## Problem statement:
Exactly as written, set down each line of the data below except its pictures.

◇ ◇ ◇ ◇ ◇ ◇ ◇

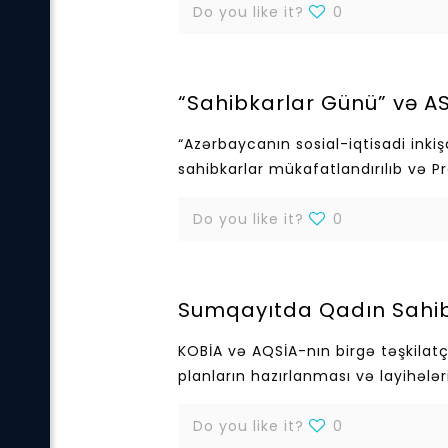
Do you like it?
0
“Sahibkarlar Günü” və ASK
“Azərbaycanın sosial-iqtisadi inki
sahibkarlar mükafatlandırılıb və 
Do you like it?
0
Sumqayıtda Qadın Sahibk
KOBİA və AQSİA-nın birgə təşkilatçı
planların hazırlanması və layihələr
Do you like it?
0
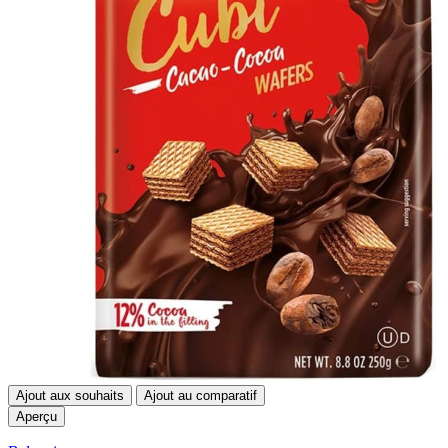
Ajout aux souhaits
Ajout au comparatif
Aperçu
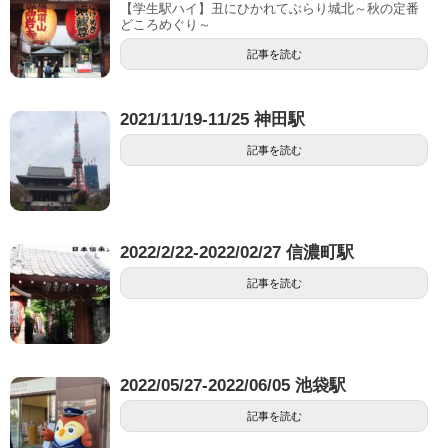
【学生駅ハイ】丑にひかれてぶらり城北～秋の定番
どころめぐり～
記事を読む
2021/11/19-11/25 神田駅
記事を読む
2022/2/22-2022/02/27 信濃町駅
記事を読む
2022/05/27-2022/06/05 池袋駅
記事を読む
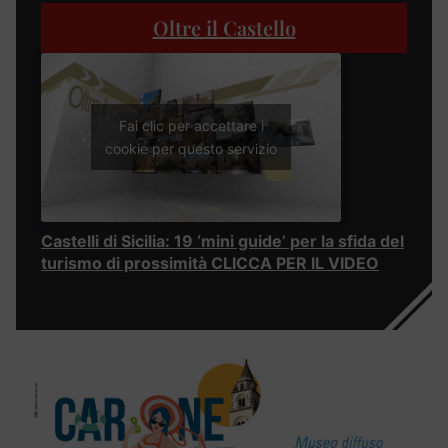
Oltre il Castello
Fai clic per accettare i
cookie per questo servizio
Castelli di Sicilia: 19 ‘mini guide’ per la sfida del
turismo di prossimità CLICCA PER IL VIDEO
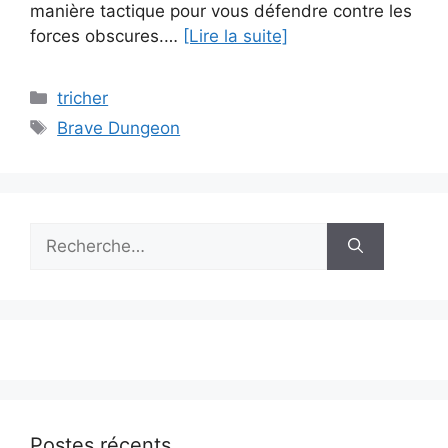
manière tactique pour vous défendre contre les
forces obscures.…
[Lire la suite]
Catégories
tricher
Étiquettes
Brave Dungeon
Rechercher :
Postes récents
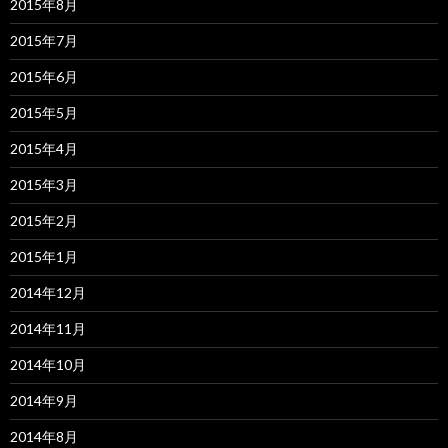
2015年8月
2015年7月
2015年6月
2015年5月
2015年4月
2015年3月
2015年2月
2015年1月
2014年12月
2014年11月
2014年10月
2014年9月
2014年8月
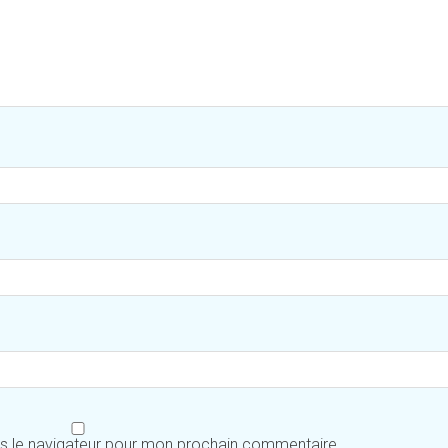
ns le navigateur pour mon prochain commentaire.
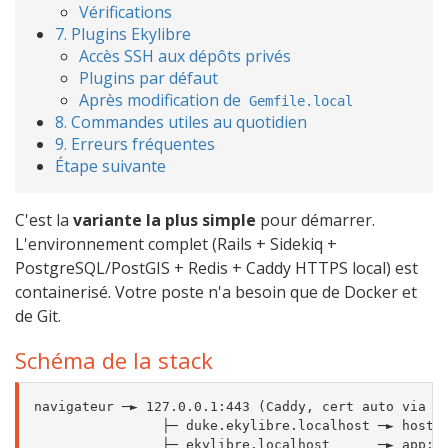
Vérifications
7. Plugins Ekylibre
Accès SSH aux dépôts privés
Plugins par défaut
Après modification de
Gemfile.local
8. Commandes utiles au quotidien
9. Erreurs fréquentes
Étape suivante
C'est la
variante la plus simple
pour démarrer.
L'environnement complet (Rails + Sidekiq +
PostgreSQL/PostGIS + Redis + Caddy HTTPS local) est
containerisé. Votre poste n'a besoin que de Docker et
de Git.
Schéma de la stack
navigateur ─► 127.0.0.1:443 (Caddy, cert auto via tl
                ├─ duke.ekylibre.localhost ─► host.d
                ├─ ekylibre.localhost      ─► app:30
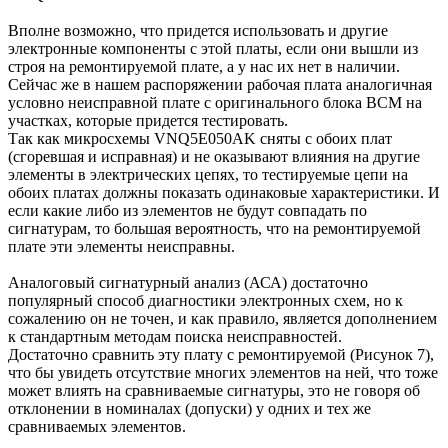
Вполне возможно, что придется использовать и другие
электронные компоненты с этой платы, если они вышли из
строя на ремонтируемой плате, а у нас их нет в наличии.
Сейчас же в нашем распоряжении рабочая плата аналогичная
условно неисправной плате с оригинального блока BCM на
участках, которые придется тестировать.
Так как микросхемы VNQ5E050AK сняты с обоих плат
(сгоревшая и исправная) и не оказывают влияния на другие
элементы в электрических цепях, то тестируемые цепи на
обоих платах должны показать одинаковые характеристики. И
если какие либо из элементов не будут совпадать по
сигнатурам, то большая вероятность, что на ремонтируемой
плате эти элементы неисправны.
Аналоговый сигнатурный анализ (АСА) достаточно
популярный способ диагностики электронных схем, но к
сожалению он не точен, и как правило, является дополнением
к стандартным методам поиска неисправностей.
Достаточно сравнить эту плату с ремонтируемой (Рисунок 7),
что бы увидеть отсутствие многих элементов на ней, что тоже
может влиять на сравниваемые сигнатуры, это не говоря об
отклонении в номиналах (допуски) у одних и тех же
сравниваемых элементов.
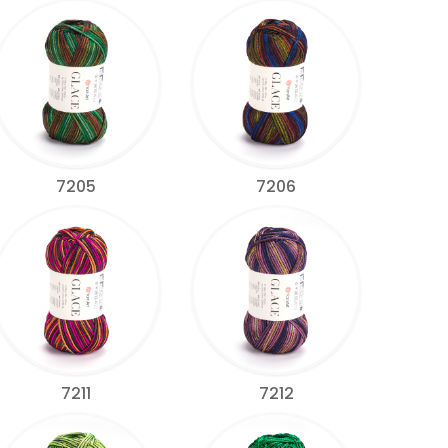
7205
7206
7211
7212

◇ ◇ ◇ ◇ ◇ ◇ ◇

## Result of this task:
Do you like it?
0
“Sahibkarlar Günü” və ASK
“Azərbaycanın sosial-iqtisadi inki
sahibkarlar mükafatlandırılıb və 
Do you like it?
0
Sumqayıtda Qadın Sahibk
KOBİA və AQSİA-nın birgə təşkilatçı
planların hazırlanması və layihələr
Do you like it?
0
Ajout aux souhaits
Ajout au comparatif
Aperçu
【学生駅ハイ】丑にひかれてぶらり城北～秋の定番
どころめぐり～
記事を読む
2021/11/19-11/25 神田駅
記事を読む
2022/2/22-2022/02/27 信濃町駅
記事を読む
2022/05/27-2022/06/05 池袋駅
記事を読む
Oltre il Castello
Fai clic per accettare i
cookie per questo servizio
Castelli di Sicilia: 19 ‘mini guide’ per la sfida del
turismo di prossimità CLICCA PER IL VIDEO
manière tactique pour vous défendre contre les
forces obscures.…
[Lire la suite]
Catégories
tricher
Étiquettes
Brave Dungeon
Rechercher :
Postes récents
2015年8月
2015年7月
2015年6月
2015年5月
2015年4月
2015年3月
2015年2月
2015年1月
2014年12月
2014年11月
2014年10月
2014年9月
2014年8月
ns le navigateur pour mon prochain commentaire.
Vérifications
7. Plugins Ekylibre
Accès SSH aux dépôts privés
Plugins par défaut
Après modification de
Gemfile.local
8. Commandes utiles au quotidien
9. Erreurs fréquentes
Étape suivante
C'est la
variante la plus simple
pour démarrer.
L'environnement complet (Rails + Sidekiq +
PostgreSQL/PostGIS + Redis + Caddy HTTPS local) est
containerisé. Votre poste n'a besoin que de Docker et
de Git.
Schéma de la stack
navigateur ─► 127.0.0.1:443 (Caddy, cert auto via tl
                ├─ duke.ekylibre.localhost ─► host.d
                ├─ ekylibre.localhost      ─► app:30
Вполне возможно, что придется использовать и другие
электронные компоненты с этой платы, если они вышли из
строя на ремонтируемой плате, а у нас их нет в наличии.
Сейчас же в нашем распоряжении рабочая плата аналогичная
условно неисправной плате с оригинального блока BCM на
участках, которые придется тестировать.
Так как микросхемы VNQ5E050AK сняты с обоих плат
(сгоревшая и исправная) и не оказывают влияния на другие
элементы в электрических цепях, то тестируемые цепи на
обоих платах должны показать одинаковые характеристики. И
если какие либо из элементов не будут совпадать по
сигнатурам, то большая вероятность, что на ремонтируемой
плате эти элементы неисправны.
Аналоговый сигнатурный анализ (АСА) достаточно
популярный способ диагностики электронных схем, но к
сожалению он не точен, и как правило, является дополнением
к стандартным методам поиска неисправностей.
Достаточно сравнить эту плату с ремонтируемой (Рисунок 7),
что бы увидеть отсутствие многих элементов на ней, что тоже
может влиять на сравниваемые сигнатуры, это не говоря об
отклонении в номиналах (допуски) у одних и тех же
сравниваемых элементов.
7205
7206
7211
7212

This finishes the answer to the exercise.